Voormalig rechercheur, woont al 20 jaar op de Zeedijk

Chris Bruinsma kwam 30 jaar geleden door zijn werk als rechercheur al regelmatig op de Zeedijk. Hij leerde de buurt kennen en raakte er een beetje aan verslaafd. Toen hij opzoek moest naar een nieuwe woning, werd hij met open armen ontvangen door zijn onderbuurvrouw en koningin van de Zeedijk, Tante Aal. Dat is inmiddels 20 jaar geleden. Hij heeft de wijk zien veranderen van een no-go area waar postbezorgers geen post durfde te bezorgen, ramen dichtgetimmerd waren en op elke hoek in verdovende middelen werd gehandeld, naar een gemoedelijke buurt met een ons kent ons-cultuur. Een verandering die volgens Chris te danken is aan de bouw van het hotel Barbizon en voormalig directeur van NV Zeedijk, Jack Cohen, die zich hard hebben gemaakt om van de Zeedijk een veilige en levendige plek te maken.

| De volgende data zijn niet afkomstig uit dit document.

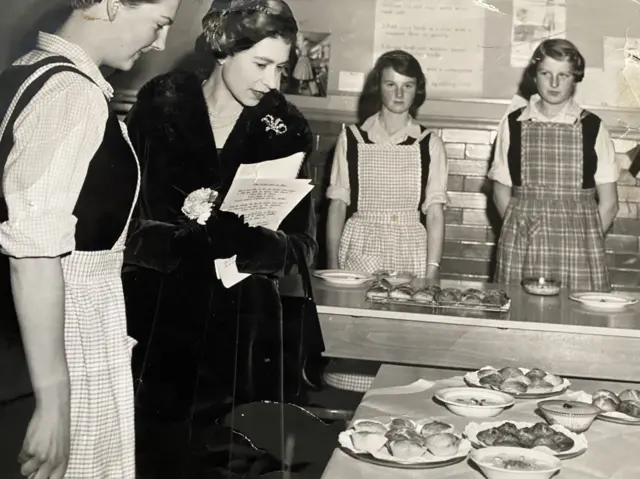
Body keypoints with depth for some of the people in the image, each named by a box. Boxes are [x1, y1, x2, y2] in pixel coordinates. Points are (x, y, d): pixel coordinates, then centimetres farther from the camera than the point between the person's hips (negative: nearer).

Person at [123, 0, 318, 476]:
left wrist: (254, 245, -24)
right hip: (162, 313, -1)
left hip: (243, 321, 1)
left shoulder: (285, 128, 0)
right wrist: (177, 240, -24)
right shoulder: (161, 104, -4)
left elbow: (302, 241, -2)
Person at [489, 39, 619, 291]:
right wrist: (521, 233, -2)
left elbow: (608, 203, 6)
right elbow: (501, 192, 10)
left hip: (578, 242, 0)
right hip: (521, 248, 1)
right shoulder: (513, 125, 6)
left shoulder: (592, 128, 4)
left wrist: (588, 243, -3)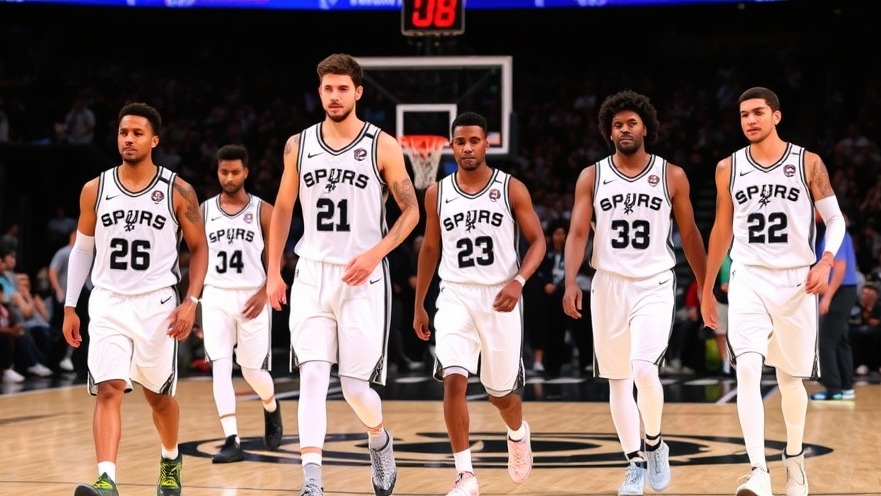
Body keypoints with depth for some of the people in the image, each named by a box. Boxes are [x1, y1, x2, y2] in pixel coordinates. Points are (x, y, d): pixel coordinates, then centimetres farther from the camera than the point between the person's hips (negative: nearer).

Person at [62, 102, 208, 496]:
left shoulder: (178, 192, -4)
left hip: (157, 304, -1)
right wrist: (70, 306, 8)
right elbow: (82, 248, 12)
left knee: (159, 395, 13)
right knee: (108, 390, -14)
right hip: (108, 304, 1)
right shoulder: (95, 190, 1)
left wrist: (191, 302, -8)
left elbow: (199, 247, 3)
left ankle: (170, 460, 40)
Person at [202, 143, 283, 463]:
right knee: (220, 366, -12)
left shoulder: (262, 211, -1)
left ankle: (271, 407, 40)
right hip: (216, 296, 1)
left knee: (254, 371, 6)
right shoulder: (205, 211, 5)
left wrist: (264, 293, -13)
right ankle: (232, 441, -12)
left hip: (252, 298, -1)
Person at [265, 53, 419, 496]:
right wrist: (273, 273, 10)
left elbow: (410, 211, -1)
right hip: (312, 275, 2)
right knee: (313, 377, -11)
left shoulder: (382, 145, -3)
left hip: (363, 277, -2)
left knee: (356, 385, 0)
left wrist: (375, 254, -15)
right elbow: (283, 209, 16)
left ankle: (379, 439, 34)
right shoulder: (298, 145, 6)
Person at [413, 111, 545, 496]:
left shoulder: (512, 189, -4)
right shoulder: (437, 193, 4)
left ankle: (517, 434, 47)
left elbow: (538, 240, -2)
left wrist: (519, 281, -20)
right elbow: (430, 249, 14)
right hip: (456, 296, 1)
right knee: (453, 380, -18)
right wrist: (419, 306, 15)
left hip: (499, 297, -1)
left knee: (501, 391, 10)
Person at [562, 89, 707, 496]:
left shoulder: (672, 176, 0)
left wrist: (706, 287, 8)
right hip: (609, 286, 2)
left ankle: (655, 444, 5)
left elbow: (689, 235, 7)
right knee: (617, 380, 7)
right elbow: (578, 233, -3)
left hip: (654, 285, -2)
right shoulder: (592, 177, 2)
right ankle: (636, 462, 19)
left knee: (644, 371, -20)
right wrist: (571, 282, -18)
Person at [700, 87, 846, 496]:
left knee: (791, 377, 11)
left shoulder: (808, 163, -2)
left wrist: (825, 262, -17)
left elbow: (835, 219, 1)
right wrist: (707, 289, 15)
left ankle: (794, 456, 36)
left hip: (795, 280, 0)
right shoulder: (729, 168, 4)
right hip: (748, 279, 0)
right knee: (747, 369, -19)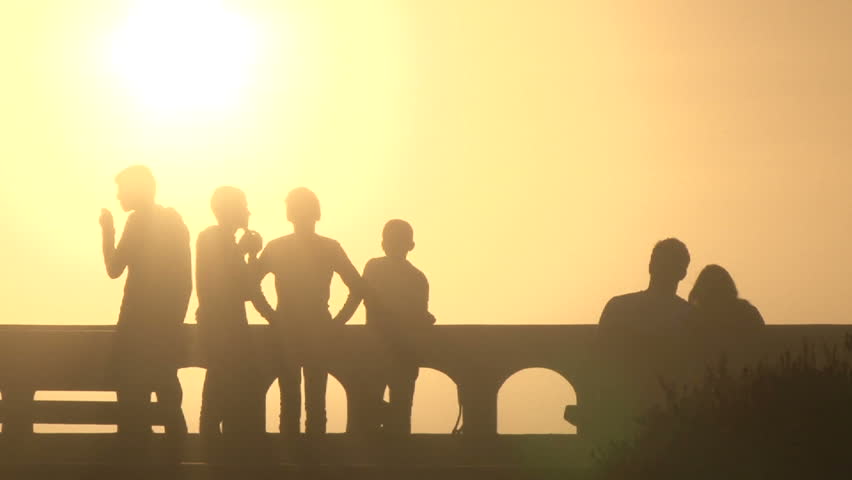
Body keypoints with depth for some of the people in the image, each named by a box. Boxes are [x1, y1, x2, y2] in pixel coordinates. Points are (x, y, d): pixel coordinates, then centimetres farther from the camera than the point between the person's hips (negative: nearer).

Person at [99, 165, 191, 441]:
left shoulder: (139, 221, -9)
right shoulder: (174, 221, 15)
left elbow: (114, 269, -10)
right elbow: (185, 279, 14)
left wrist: (107, 230, 1)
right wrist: (175, 317, 18)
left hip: (139, 325, -8)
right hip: (167, 325, 8)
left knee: (132, 397, -6)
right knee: (167, 396, 11)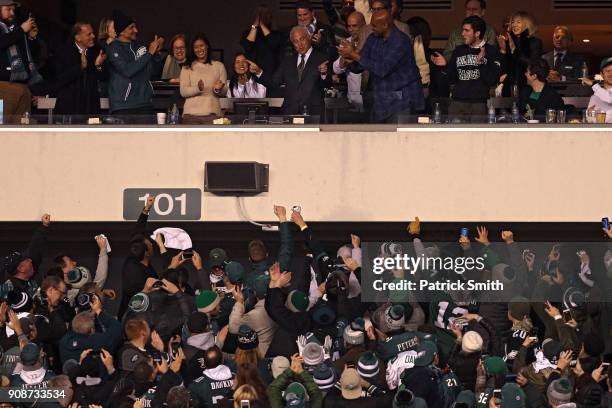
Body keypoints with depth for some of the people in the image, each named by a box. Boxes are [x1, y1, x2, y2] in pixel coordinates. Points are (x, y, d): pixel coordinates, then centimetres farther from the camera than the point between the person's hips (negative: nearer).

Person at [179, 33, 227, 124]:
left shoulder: (219, 66, 13)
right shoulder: (187, 68, 10)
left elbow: (224, 92, 10)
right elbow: (183, 92, 0)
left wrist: (218, 89, -13)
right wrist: (197, 88, -19)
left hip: (212, 113, 0)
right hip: (191, 113, 0)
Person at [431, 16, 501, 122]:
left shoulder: (491, 52, 1)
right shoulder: (459, 51, 14)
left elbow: (492, 80, -9)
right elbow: (452, 79, 15)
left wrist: (481, 63, -20)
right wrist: (445, 66, -2)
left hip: (479, 105, -3)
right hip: (457, 104, 3)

Het fijnste aan de Zeedijk is dat alles bij de hand is, van slager tot supermarkt. “Wil ik ergens heen dan stap ik gewoon op de tram, een auto is nergens voor nodig. Het is prettig om naar beneden te lopen, een babbeltje te maken en weer verder te gaan.” Verhoef en café ’t Aepjen zijn Chris’ lievelingsplekken. Hier komt hij af en toe om een drankje te doen en bij te kletsen met andere buurtbewoners. Eén ding is zeker, Chris wil nooit meer weg van de Zeedijk.

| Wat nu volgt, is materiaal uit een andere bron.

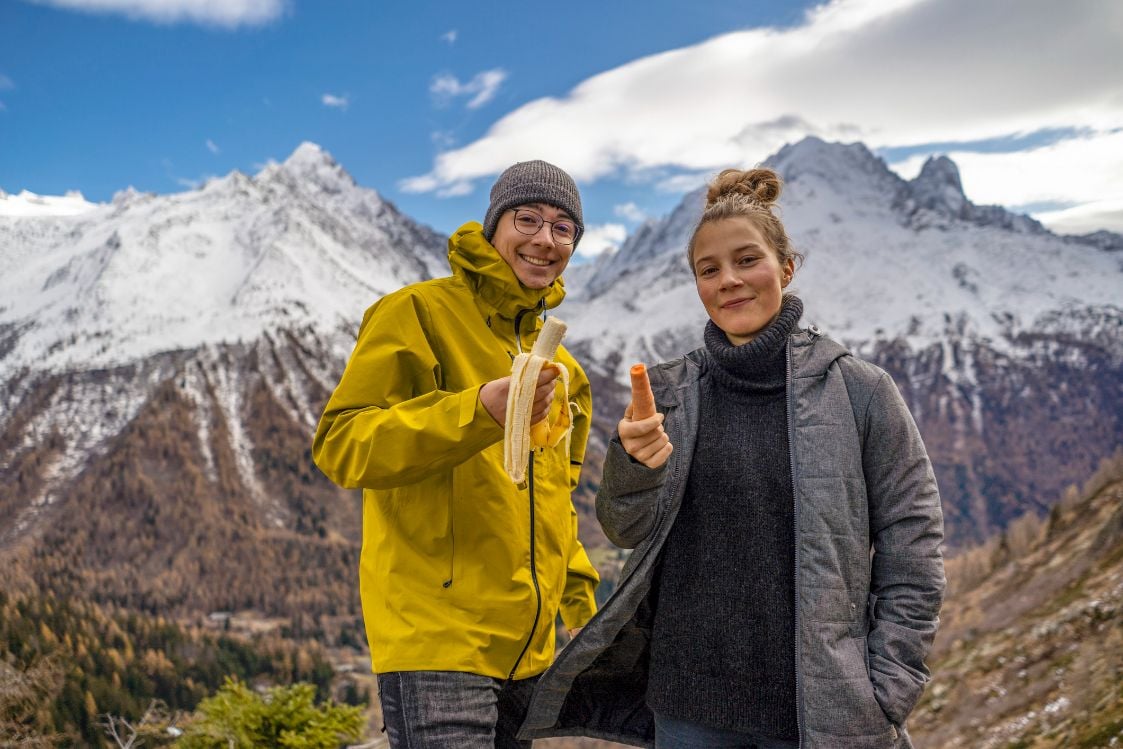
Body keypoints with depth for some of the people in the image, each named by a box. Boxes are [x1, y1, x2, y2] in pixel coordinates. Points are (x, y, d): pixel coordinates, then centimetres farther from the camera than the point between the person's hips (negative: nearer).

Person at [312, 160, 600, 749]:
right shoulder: (420, 313, -5)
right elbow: (340, 444, -15)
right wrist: (478, 411, -27)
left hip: (527, 648, 8)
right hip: (437, 638, -7)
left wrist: (580, 603, 18)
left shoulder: (556, 361, 18)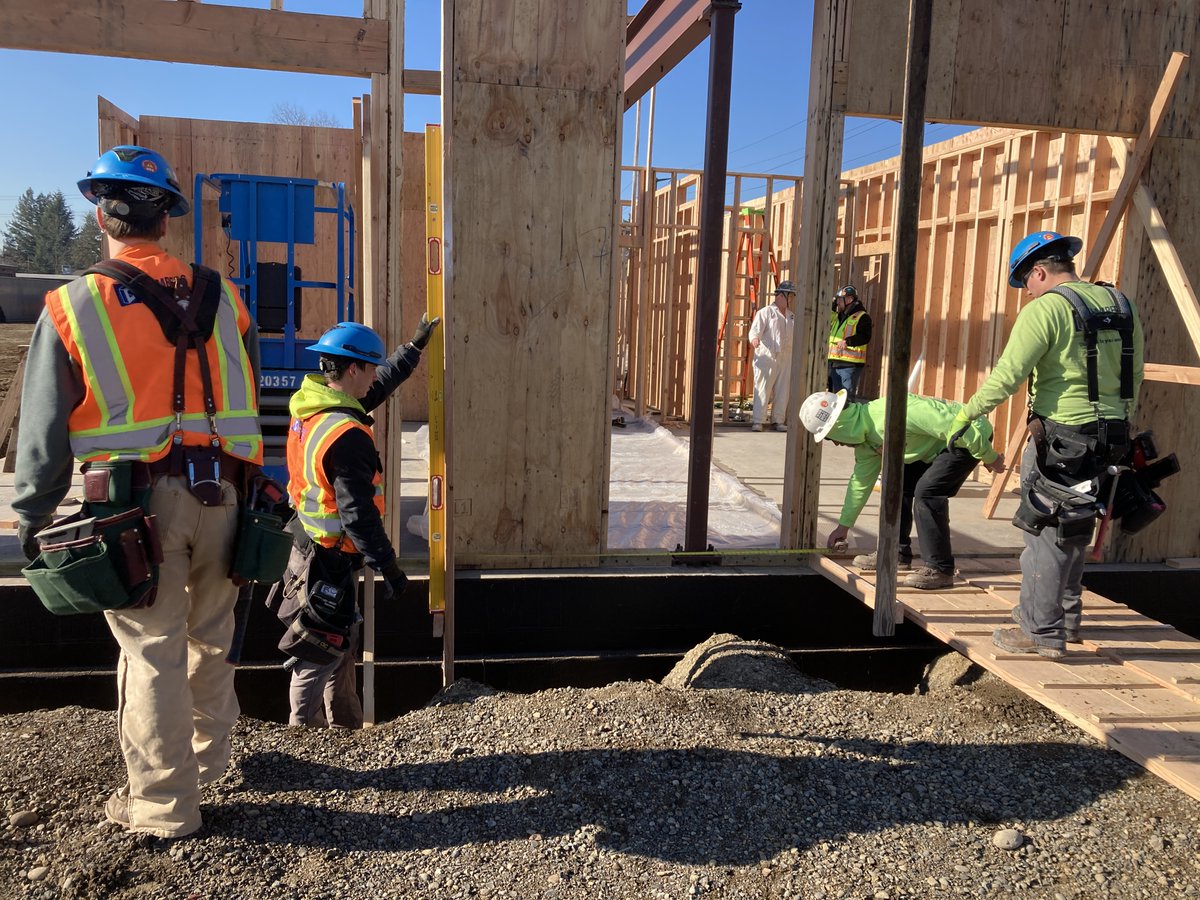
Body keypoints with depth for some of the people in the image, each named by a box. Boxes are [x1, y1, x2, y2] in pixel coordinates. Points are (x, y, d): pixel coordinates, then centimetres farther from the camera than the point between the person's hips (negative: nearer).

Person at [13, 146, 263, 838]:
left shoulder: (74, 306, -5)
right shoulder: (220, 297, 5)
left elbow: (44, 427, -1)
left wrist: (34, 516, 9)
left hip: (135, 500, -3)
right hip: (220, 491, 4)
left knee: (153, 650, 5)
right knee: (211, 639, 19)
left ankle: (162, 805, 16)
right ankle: (209, 760, 38)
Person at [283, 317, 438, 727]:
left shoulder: (309, 406, 3)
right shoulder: (347, 435, -26)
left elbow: (377, 389, 19)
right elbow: (358, 514, -25)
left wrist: (414, 347, 26)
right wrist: (388, 567, -15)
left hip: (305, 546, 10)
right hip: (328, 560, -10)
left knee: (342, 645, 22)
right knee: (319, 657, 2)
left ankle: (347, 726, 35)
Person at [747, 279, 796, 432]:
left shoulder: (792, 316, 18)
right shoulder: (765, 312, -3)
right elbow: (755, 330, -14)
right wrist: (754, 339, -34)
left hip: (786, 358, 6)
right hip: (767, 357, -6)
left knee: (782, 390, 7)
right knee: (763, 389, -7)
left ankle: (778, 420, 16)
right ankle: (757, 421, -4)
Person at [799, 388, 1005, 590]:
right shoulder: (865, 438, -1)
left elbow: (951, 425, -30)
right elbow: (861, 480, 13)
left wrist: (989, 457, -20)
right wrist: (844, 525, 19)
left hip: (970, 437, -9)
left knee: (926, 491, -21)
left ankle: (940, 569, -13)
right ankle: (897, 553, 17)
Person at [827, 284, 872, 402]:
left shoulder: (862, 317, -5)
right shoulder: (836, 316, 19)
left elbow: (865, 337, -18)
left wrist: (847, 341, -30)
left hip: (850, 365, -8)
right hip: (834, 364, 8)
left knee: (848, 399, -9)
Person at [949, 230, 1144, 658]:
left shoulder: (1045, 309, -12)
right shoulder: (1122, 305, 11)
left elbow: (1007, 376, -19)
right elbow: (1134, 378, 16)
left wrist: (967, 413, -7)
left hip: (1061, 436, -8)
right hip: (1109, 437, 8)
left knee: (1045, 534, 1)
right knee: (1073, 531, 21)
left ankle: (1041, 632, 7)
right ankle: (1067, 617, 33)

“Vroeger en nu op de Zeedijk, een verschil van dag en nacht. Ramen werden dichtgetimmerd, kapotte elektriciteitsdraden werden niet vervangen, post werd niet bezorgd, kortom het was een no go zone. Wel had je op een mooie zomerdag op het terras altijd een mooie voorstelling, van tuig dat letterlijk en figuurlijk de straat (het district) uit werd geschopt.”
“De Zeedijk is vandaag de dag een pretpark, het is onvoorstelbaar.”

“Wat jammer is, is dat het ouderwetste en gemoedelijke grotendeels verdwenen is. Zaken gaan open en dicht maar verder is er weinig binding in tegenstelling tot vroeger. Al met al is het een reuze gezellige wijk, ik zou er nooit weg willen. Alles is bij de hand, van slagerij tot supermarkt. Wil ik ergens heen dan stap ik gewoon op de tram, een auto is nergens voor nodig. Het is prettig om naar beneden te lopen, een babbeltje te maken en weer verder te gaan. Ook voordat ik met pensioen ging was het erg handig, twee keer rollen en ik was op het bureau. Mijn lievelingsplekken op de Zeedijk zijn Verhoef en ’t Aepjen, voorheen kwam ik er bijna iedere dag, nu doe ik af en toe ’s avonds een drankje.”